Asta Olivia Nordenhof's Latest Analysis: A Scandinavian Series Burning with Purpose

During the early hours of April 7 1990, a devastating blaze erupted aboard the MS Scandinavian Star, a passenger ferry traveling between Frederikshavn and Oslo. Inadequate crew preparedness along with malfunctioning fire doors accelerated the propagation of the fire, while toxic hydrogen cyanide gas released from burning laminates led to the deaths of 159 individuals. Initially, the tragedy was blamed to a traveler—a truck driver with a record of fire-setting. Since this individual also died in the fire and was unable to refute himself, the complete truth regarding the disaster stayed concealed for a long time. Only in 2020 that a detailed investigation disclosed the fire was probably set deliberately as part of an insurance fraud.

Asta Olivia Nordenhof's Literary Series: A Glimpse

In the initial book of Nordenhof's Scandinavian Star series, Money to Burn, an unidentified protagonist is riding on a bus through Copenhagen when she observes an elderly man on the street. As the bus drives away, she experiences an “eerie sense” that she is taking a piece of him with her. Driven to retrace the journey in pursuit of him, the narrator enters a landscape that is both unfamiliar and strangely known. She presents readers to a couple named Maggie and Kurt, whose connection is strained by the burdens of their conflicted pasts. In the concluding section of that book, it is suggested that the root of the character's discontent may originate in a disastrous investment made on his account by a individual known as T.
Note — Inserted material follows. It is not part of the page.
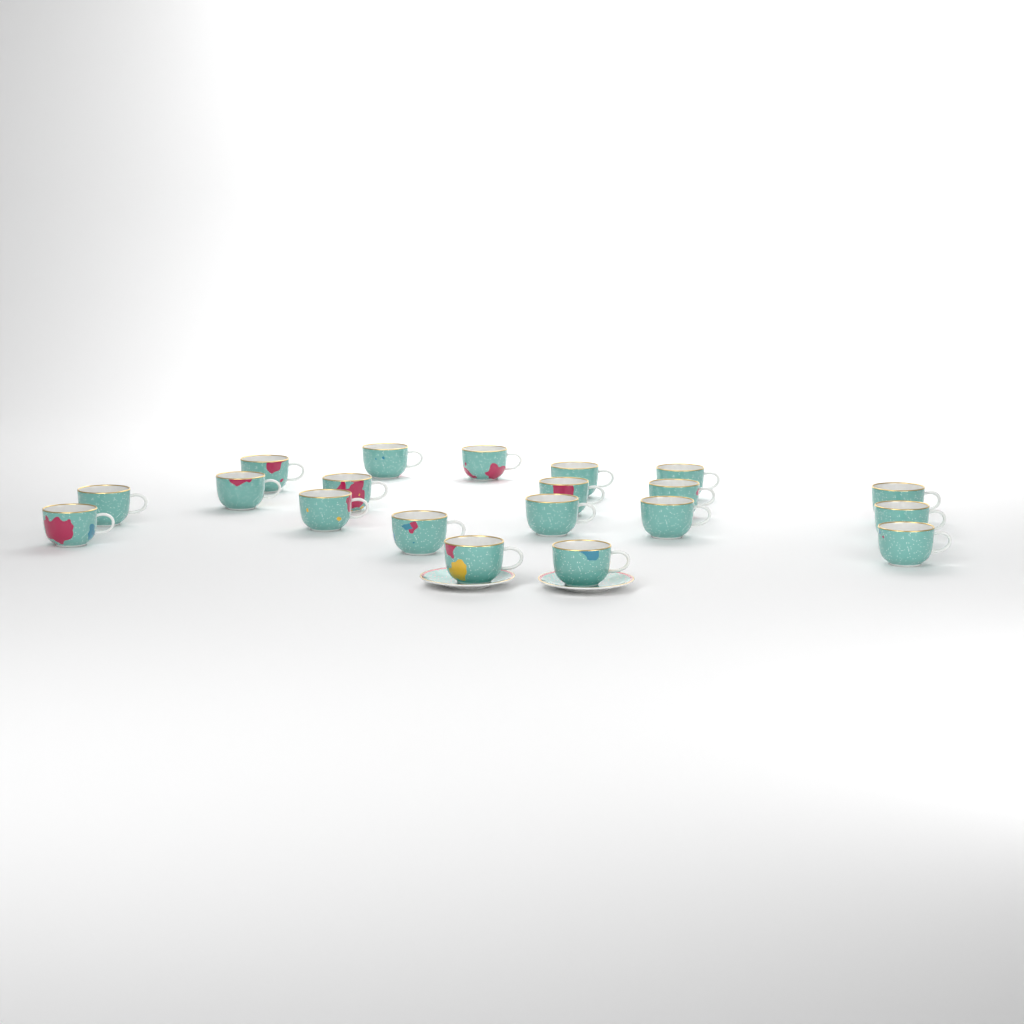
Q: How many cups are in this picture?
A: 20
This New Volume: A Unique Narrative Style

This second installment opens with an lengthy poetic passage in which the narrator describes her struggle to write T's story. “Within this second volume,” she writes, “we were meant / to follow him / from childhood up until / the evening / when he sat waiting for / the news that / the fire / on the Scandinavian Star / had effectively been / set.” Overwhelmed by the undertaking she has assigned herself and disrupted by the pandemic, she approaches the tale indirectly, as a form of parable. “I came to think / that I / can do / whatever I want / so this / is my work / this is / for you / this is / an erotic thriller / about businessmen and / the devil.”

A tale slowly emerges of a female character who experiences lockdown in the UK capital with a near-unknown person and over the course of those days relates to him what happened to her a decade earlier, when she agreed to an proposal from a figure who professed to be the devil to grant all her wishes, so long as she didn't question his intentions. As the threads of the dual narratives become more interwoven, we begin to suspect that they are identical—or at minimum that the nature of T is legion, for there are devils all around.
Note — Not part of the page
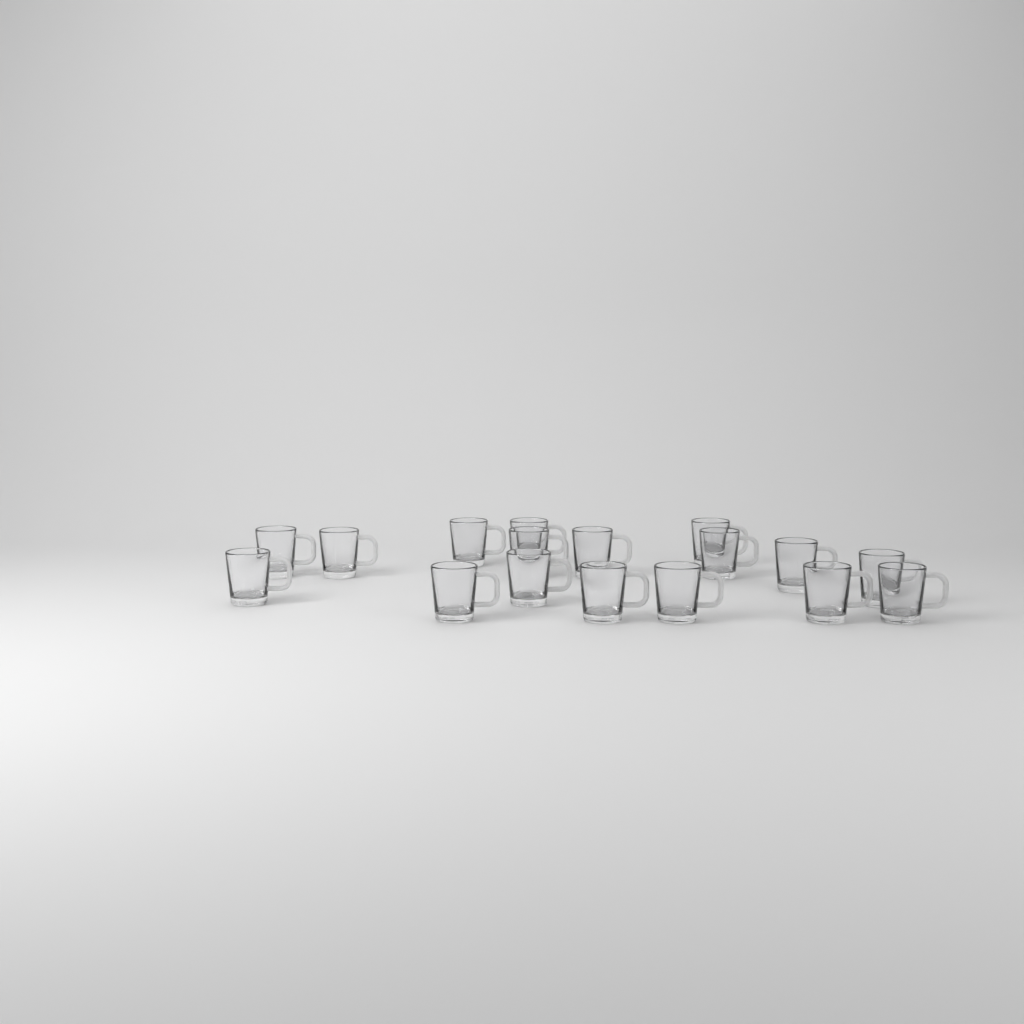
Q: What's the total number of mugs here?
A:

Another blaze is present: a passionate, magnetic commitment to writing as a political act

Deals with the Devil: A Literary Exploration

Literature teach us that it is the devil who makes bargains, not God, and that we enter into them at our peril. But suppose the narrator herself is the malevolent force? A additional narrative eventually emerges—the account of a young woman whose childhood was marred by mistreatment and who was placed in a mental health facility, under pressure to conform with social expectations or endure further harm. “[This entity] understands that in the scenario you've set for it, there are a pair of outcomes: submit or remain a beast.” A third way out is finally revealed through a collection of verses to the darkness that are also a rallying cry against the influences of capital.
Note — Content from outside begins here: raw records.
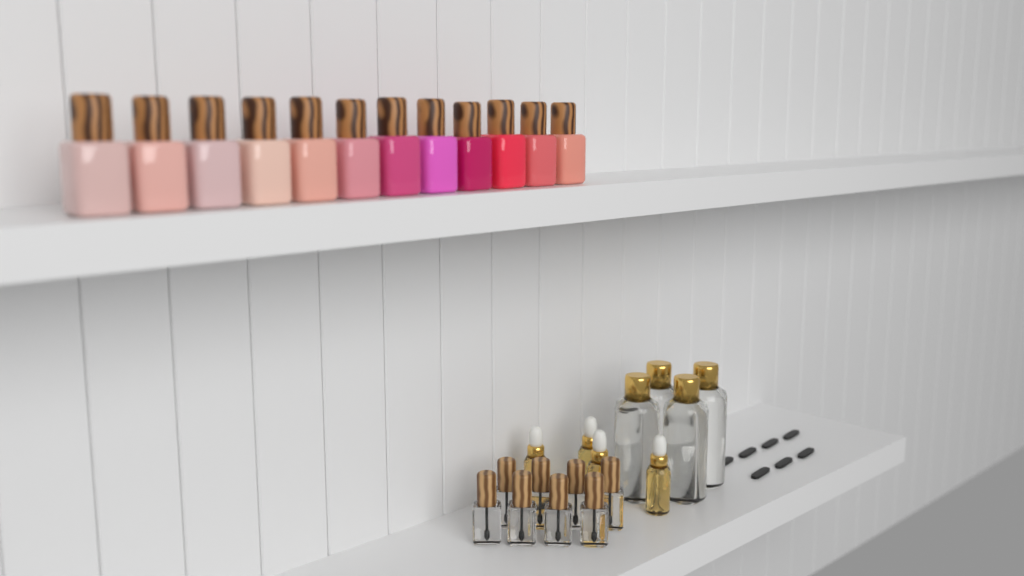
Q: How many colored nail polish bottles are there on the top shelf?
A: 12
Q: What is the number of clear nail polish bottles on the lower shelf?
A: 8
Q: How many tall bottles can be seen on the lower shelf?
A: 4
Parallels and Readings: From Fiction to Real Events

Numerous British audience members of Nordenhof's series books will reflect right away of the London tower tragedy, which, though accidental in cause, shares similarities in that the ensuing tragedy and fatalities can be attributed at least partly to the dangerous trade-off of putting profit over people. In these initial volumes of what is projected to be a multi-volume series, the fire on board the ferry and the chain of deceptive business deals that ended in multiple deaths are a sinister background presence, showing themselves only in fleeting flashes of detail or implication yet casting a growing shadow over everything that occurs. Certain readers may doubt how much it is feasible to read The Devil Book as a independent work, when its aim and meaning are so intricately bound into a larger whole whose final form, at this stage, is unknowable.

Innovative Prose: Ethics and Aesthetics Fused

Some individuals—and I include myself as among them—who will fall in love with Nordenhof's endeavor purely as text, as truly experimental literature whose ethical and creative purpose are so deeply interlinked as to make them inextricable. “Compose verses / for we need / that too.” There is another fire here: a passionate, attractive commitment to writing as a statement. I intend to persist to follow this literary journey, no matter where it goes.

Kimberly Mitchell
Kimberly Mitchell

A Prague-based journalist passionate about Czech culture and current affairs, with over a decade of experience in media.